═════ Seitenauszug

„Das schockiert und erschüttert“
Regisseur Fatih Akin hat schon einmal die höchste Auszeichnung der Berlinale erhalten. Nun ist er zurück mit „Der Goldene Handschuh“. Was hat ihn an dieser Horror-Story fasziniert?
Herr Akin, Sie haben immer persönliche Bezüge zu Ihren Filmen. Wie sah es bei „Der Goldene Handschuh“aus? Fatih Akin: Ich bin ein großer Fan von Charles Bukowski, den ich immer schon einmal verfilmen wollte. Aber das wäre in Los Angeles und zu weit weg. Als ich den Roman von Heinz Stunk gelesen habe, spürte ich ein starkes Bukowski-Echo. Zudem handelte es sich um die Geschichte eines Serienmörders in meiner Nachbarschaft. An diesem Projekt führte eigentlich gar kein Weg mehr vorbei.
Sind Sie ein Fan von Horrorfilmen? Akin: Absolut. Ich dachte immer, in Deutschland kann man Autorenfilme machen, so langweiliges Zeug eben Aber Genre-Kino ist nach wie vor schwierig, das wird den Amerikanern überlassen. Ich habe Liebe und Respekt für dieses Genre. Die Frage war, wie kann ich das sinnvoll in meine Arbeit einbauen. Bei dem Projekt war ich überzeugt, dass das funktioniert.
War Fritz Honka, die Hauptfigur des Films, Ihnen bekannt?
Akin: Nein, Honka ist irgendwie an mir vorbeigegangen. Entdeckt habe ich das alles erst durch den Roman.
Der Serienmörder als extremste Form im Umgang von Männern mit Frauen – Horrorfilm in Zeiten von #MeTooDebatten?
Akin: Ja natürlich, die #MeToo-Debatten waren präsent. Die meisten Männer begreifen nicht, was Gewalt an Frauen bedeutet. Männer brauchen eine Art Schocktherapie über das Visuelle, und ich wollte die Ge- walt deshalb explizit zeigen, so bedrückend, wie sie ist. Der Film hat die größten Machos in meinem Bekanntenkreis völlig fertiggemacht.
Wie blutig darf die Schlachtplatte auf der Leinwand ausfallen?

══════════
═════ Vorliegende Auflistung

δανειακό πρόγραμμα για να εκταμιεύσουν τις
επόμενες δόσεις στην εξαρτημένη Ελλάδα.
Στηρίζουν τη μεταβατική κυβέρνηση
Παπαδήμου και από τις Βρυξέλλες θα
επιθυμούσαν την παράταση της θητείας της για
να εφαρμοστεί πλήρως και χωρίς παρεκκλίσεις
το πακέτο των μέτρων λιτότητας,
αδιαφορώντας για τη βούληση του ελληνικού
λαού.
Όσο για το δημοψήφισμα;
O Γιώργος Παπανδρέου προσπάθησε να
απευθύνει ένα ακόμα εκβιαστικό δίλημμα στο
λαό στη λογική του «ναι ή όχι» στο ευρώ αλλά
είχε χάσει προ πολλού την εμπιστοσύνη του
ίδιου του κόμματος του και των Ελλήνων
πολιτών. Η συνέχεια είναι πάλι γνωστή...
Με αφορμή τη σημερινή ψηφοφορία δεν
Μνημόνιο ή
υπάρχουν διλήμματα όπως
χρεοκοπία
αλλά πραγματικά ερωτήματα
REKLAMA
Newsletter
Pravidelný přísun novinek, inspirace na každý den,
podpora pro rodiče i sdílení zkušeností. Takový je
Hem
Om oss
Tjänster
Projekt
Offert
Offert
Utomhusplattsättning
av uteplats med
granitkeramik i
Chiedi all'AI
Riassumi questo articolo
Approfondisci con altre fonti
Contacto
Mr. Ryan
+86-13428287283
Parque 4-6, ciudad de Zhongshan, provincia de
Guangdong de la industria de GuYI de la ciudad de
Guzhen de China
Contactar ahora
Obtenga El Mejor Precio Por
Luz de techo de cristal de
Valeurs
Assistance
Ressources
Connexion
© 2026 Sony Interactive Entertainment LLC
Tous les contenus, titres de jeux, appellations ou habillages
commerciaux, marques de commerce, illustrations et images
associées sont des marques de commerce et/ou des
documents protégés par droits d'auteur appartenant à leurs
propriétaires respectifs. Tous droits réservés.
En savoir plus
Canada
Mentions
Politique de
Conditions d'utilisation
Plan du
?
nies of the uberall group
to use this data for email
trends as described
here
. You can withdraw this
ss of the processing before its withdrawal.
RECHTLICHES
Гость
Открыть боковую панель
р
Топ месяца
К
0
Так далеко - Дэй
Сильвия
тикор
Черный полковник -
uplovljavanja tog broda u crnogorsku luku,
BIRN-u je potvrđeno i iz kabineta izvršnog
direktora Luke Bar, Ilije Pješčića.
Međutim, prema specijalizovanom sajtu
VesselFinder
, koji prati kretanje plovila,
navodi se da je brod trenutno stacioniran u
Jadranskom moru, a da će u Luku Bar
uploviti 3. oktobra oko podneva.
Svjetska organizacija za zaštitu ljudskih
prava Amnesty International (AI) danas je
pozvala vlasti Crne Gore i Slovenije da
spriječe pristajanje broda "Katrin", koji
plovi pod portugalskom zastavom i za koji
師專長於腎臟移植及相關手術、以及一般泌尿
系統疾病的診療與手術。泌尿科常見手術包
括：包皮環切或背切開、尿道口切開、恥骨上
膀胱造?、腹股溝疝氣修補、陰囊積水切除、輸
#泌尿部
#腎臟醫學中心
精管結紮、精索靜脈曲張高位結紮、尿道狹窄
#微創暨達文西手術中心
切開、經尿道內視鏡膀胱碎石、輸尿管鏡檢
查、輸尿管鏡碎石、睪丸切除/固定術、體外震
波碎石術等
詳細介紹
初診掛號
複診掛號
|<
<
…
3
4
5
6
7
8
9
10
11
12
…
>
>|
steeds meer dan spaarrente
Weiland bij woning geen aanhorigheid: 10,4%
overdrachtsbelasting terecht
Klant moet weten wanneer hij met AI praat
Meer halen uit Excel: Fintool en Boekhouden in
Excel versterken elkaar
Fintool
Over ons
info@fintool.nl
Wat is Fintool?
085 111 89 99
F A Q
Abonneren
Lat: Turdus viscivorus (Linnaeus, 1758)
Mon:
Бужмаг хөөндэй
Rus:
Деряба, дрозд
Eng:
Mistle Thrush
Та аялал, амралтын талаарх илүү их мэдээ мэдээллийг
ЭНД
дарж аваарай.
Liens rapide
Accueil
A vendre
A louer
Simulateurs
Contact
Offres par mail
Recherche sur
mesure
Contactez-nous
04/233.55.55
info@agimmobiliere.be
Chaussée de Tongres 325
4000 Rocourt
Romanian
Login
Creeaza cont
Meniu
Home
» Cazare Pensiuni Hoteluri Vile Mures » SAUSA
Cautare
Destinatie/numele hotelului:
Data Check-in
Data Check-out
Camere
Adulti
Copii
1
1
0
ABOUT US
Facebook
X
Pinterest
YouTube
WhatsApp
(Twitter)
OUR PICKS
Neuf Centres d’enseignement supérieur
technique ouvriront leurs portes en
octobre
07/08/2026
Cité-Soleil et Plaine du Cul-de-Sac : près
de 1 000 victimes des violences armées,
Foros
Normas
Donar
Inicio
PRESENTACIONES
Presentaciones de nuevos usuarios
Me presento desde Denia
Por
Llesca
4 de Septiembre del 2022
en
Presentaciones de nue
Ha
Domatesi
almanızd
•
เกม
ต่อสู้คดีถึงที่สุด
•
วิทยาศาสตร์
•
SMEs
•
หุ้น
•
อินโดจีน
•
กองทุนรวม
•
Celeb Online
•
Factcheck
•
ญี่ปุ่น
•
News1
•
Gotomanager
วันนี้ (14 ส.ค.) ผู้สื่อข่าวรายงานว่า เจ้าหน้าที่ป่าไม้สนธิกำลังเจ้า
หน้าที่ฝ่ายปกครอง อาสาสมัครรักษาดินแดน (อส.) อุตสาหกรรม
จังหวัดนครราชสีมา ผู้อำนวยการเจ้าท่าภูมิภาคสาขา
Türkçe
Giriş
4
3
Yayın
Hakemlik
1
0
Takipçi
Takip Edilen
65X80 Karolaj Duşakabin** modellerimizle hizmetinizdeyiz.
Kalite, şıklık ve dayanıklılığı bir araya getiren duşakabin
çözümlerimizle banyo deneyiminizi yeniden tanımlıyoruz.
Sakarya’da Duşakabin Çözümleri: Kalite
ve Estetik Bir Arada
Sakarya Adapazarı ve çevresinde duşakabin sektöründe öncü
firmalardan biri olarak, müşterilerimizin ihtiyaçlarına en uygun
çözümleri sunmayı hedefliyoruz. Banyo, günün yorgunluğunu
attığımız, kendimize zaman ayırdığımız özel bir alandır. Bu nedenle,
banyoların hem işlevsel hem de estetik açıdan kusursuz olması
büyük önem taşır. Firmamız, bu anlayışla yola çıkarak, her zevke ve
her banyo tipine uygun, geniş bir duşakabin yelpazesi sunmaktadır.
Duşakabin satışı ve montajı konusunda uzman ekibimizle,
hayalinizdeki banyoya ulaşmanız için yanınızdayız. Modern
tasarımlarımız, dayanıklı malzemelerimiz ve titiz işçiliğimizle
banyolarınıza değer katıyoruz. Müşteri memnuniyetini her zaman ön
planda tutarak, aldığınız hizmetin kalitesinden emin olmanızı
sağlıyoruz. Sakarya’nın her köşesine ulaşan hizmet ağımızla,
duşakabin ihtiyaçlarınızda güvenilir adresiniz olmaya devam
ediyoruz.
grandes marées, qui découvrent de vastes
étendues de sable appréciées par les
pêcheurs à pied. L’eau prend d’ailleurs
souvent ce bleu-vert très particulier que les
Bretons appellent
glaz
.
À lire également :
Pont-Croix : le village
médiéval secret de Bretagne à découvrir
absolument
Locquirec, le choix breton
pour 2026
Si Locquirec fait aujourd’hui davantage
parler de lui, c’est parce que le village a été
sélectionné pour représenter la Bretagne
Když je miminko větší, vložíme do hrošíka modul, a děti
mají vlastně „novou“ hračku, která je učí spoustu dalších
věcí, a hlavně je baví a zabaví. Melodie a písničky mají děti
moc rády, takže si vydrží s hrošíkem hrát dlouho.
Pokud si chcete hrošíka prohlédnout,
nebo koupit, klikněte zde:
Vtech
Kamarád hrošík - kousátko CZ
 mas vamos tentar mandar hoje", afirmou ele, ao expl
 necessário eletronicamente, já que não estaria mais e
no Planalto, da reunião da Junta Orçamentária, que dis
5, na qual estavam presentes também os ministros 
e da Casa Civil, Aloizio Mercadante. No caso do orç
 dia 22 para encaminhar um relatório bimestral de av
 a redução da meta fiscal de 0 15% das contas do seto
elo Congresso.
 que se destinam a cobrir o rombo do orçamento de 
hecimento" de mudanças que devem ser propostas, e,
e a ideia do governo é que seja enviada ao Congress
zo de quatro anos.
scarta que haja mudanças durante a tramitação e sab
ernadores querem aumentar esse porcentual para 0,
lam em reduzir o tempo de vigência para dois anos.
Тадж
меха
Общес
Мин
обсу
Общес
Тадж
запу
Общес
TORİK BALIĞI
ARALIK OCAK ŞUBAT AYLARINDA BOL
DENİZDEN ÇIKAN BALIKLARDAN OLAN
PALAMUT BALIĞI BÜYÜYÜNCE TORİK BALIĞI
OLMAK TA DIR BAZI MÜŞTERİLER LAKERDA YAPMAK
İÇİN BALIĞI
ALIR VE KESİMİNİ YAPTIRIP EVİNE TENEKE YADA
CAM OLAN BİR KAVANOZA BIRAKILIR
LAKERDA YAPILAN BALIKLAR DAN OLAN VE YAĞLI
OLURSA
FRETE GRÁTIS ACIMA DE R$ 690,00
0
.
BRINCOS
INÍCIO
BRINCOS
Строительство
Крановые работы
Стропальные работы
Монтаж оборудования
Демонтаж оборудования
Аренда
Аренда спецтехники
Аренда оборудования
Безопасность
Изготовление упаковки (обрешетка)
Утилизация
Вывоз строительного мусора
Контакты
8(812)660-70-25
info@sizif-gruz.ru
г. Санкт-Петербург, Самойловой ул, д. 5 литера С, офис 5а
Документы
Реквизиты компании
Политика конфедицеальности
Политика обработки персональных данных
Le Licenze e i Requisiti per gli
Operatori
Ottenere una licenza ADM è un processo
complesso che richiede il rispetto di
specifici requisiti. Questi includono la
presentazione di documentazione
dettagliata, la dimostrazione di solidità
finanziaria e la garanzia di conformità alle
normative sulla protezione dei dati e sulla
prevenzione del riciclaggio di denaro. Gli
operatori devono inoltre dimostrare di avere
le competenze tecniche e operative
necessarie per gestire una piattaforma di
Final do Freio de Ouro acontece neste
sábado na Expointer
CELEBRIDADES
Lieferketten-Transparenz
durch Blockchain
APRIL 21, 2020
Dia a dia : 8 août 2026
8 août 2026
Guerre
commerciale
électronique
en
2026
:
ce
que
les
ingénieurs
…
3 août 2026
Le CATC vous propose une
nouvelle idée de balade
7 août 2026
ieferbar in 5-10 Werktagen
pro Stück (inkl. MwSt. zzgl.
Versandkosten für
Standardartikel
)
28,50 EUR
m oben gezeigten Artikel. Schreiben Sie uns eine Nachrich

══════════

Aufgabenstellung >>
- A) Beantworte anhand des Interviews mit Fatih Akin oben diese Fragen:
(i) Welchen Schriftsteller wollte Akin schon immer einmal verfilmen?
(ii) Wie heißt die Hauptfigur des Films?
(iii) Wodurch hat Akin diese Figur entdeckt?
- B) Prüfe, ob diese Aussagen zum Interview mit Fatih Akin passen. Antworte jeweils mit Ja oder Nein und zitiere die entscheidenden Worte:
(i) Akin hat schon einmal die höchste Auszeichnung der Berlinale erhalten.
(ii) Akin ist kein Fan von Horrorfilmen.
(iii) Laut Akin ließ der Film die Machos in seinem Bekanntenkreis kalt.
- C) Schreibe den Abschnitt des Interviews mit Fatih Akin ab, beginnend mit „Der Serienmörder als“ und weiter bis „der Leinwand ausfallen?“. Tausche dabei „Schlachtplatte“ gegen „Gewaltdarstellung“ aus.

Geordnete Antworten >>
- A)
(i) Charles Bukowski
(ii) Fritz Honka
(iii) Durch den Roman

- B)
(i) Ja: „Regisseur Fatih Akin hat schon einmal die höchste Auszeichnung der Berlinale erhalten.“
(ii) Nein: „Sind Sie ein Fan von Horrorfilmen? Akin: Absolut.“
(iii) Nein: „Der Film hat die größten Machos in meinem Bekanntenkreis völlig fertiggemacht.“

- C)
Der Serienmörder als extremste Form im Umgang von Männern mit Frauen – Horrorfilm in Zeiten von #MeTooDebatten?
Akin: Ja natürlich, die #MeToo-Debatten waren präsent. Die meisten Männer begreifen nicht, was Gewalt an Frauen bedeutet. Männer brauchen eine Art Schocktherapie über das Visuelle, und ich wollte die Ge- walt deshalb explizit zeigen, so bedrückend, wie sie ist. Der Film hat die größten Machos in meinem Bekanntenkreis völlig fertiggemacht.
Wie blutig darf die Gewaltdarstellung auf der Leinwand ausfallen?